David went into detail as to how peer support groups work. Adults experiencing mental ill health meet in a confidential space with a trained Peer facilitator, sharing their experiences to help and support each other. This is a radical departure from established practice where a mental health professional would steer the group conversation. Peers sit together as equals, talking of their own experiences and feelings, in the process learning from each other, taking responsibility for themselves, the better to manage their mental health. They are all free to ask the group for help, when Peers will share their personal experiences and may ‘signpost’ to other services but never give advice. The ethos is kind and non-judgmental.

All participants are ‘peers’. Two trained Peer-facilitators manage group process, safety and logistics. A peer will share an experience, and then the facilitator may negotiate the focus of the sharing, establishing what might be helpful. The facilitator is a peer, with equal status.
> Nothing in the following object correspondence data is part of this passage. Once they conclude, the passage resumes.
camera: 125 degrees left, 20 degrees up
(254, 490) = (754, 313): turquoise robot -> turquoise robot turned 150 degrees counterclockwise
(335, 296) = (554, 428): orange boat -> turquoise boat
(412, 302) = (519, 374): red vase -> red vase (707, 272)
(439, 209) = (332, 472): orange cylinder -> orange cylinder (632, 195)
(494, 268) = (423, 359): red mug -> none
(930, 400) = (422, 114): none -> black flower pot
A session lasts two hours, each with typically four rounds of ‘taking time’ and sharing. Facilitators concluding each two hour session by inviting peers to say what they are taking away. Peers are encouraged to progress their issues by seeking further rounds of support at future meetings but are never expected to report back.
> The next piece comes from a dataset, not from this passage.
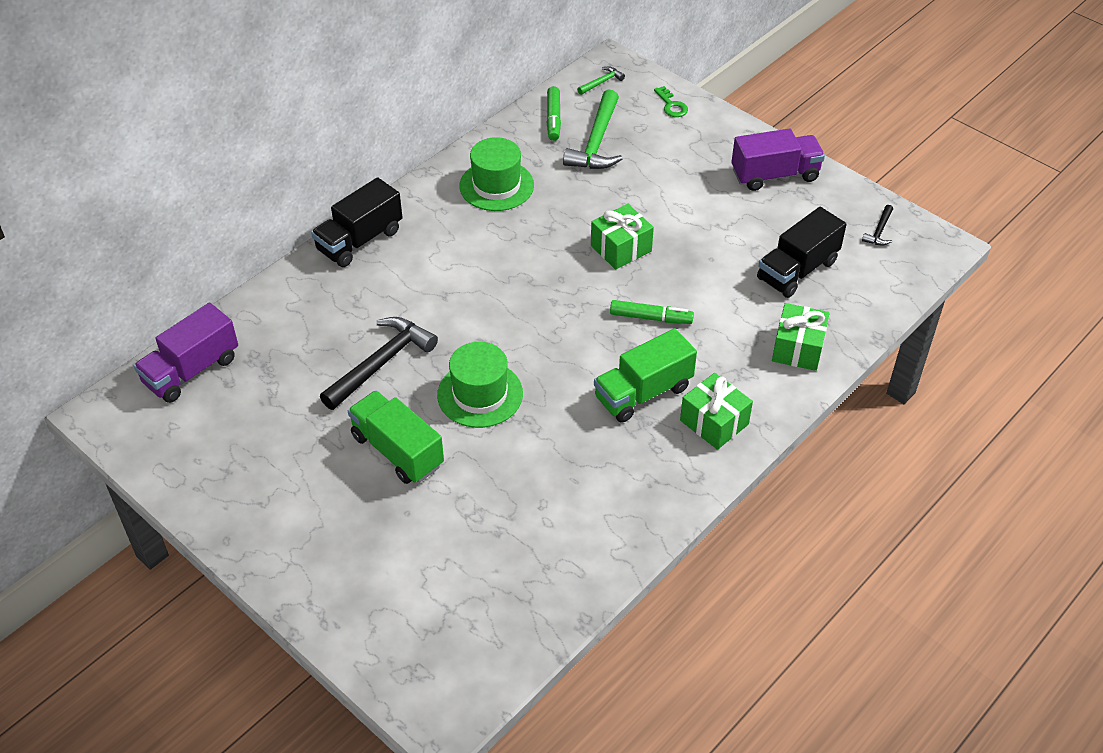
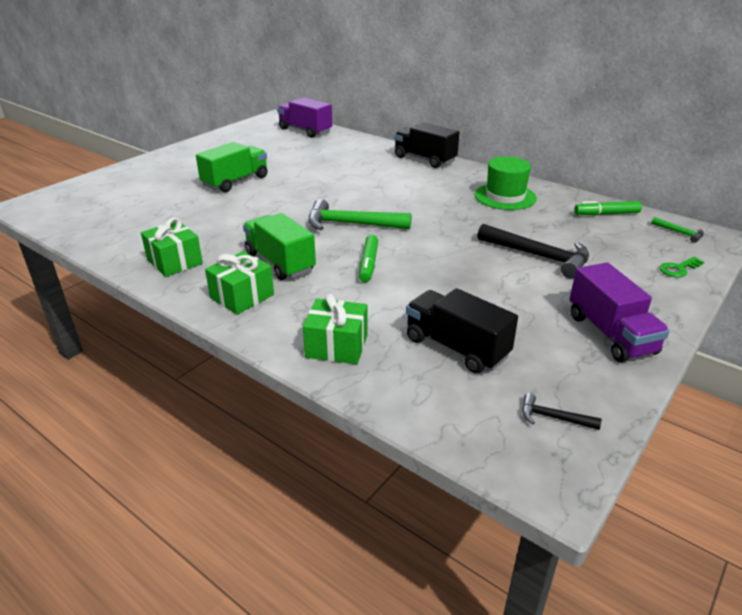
camera: 85 degrees right, 15 degrees down
(381, 363) = (312, 172): black hammer -> black hammer (539, 256)
(480, 394) = (282, 202): green hat -> none
(596, 142) = (589, 233): green hammer -> green hammer (351, 224)
(621, 248) = (452, 248): green gift -> green gift (174, 262)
Leeds Mind Peer Support Groups were funded by the NHS and Adult Social Care. The commissioners withdrew funding due to budget cuts, and in October 2019 Leeds Mind announced that open-ended Peer Support Groups would end, with support groups for new service users being limited to a maximum duration of 12 weeks.

The last open-ended Support Groups hosted by Leeds Mind were to be 31 March 2020. The peers responded by carrying on, forming themselves into a Community Group on 19 March 2020. Immediately hit by the restrictions of lockdown, they bought a Zoom licence, held their first Board of Trustees meeting and later the same day they facilitated their first ever Peer Support Group by Zoom. It worked well on Zoom, they kept going, and in August 2020 Peer Support Plus CIO was registered as a charity.

Trained peer volunteers now facilitate two weekly support groups, one in-person and another by Zoom. Participants self-refer, and participation is free. Importantly, it is open-ended, so that participants can keep attending sessions as long as they feel they are benefitting.

The new charity is run entirely by volunteers, at minimal cost. They deliver two, weekly, two-hour support sessions each session attended by up to ten peers. One group meets by Zoom, the other face to face. Since registration they have supported over 60 peers.

Earlier this year the Rotary Club of Roundhay donated £500 to the charity. David told us that proved sufficient to fund both of the weekly Groups for four months, and gave the Trustees breathing space to recruit and train more trustees, administrators and facilitators. Recruitment has now been achieved, and facilitator training is progressing. Trustees are aiming to open a third weekly Support Group during 2024/25.

David concluded by thanking the Club for our donation and continuing interest.

There is now a valuable directory of mental Health services in Leeds called MindWell Leeds https://www.mindwell-leeds.org.uk/

 

To learn more about David’s charity, visit  https://www.peersupportplus.org/

 

There you will see from the volunteers this tribute:

Peer Support Plus Group Work really helped us successfully manage our mental health. We volunteer because we know from our own lived experiences that Peer Support works for us and we want to make it more widely available to help all adults in Leeds better manage their own mental health.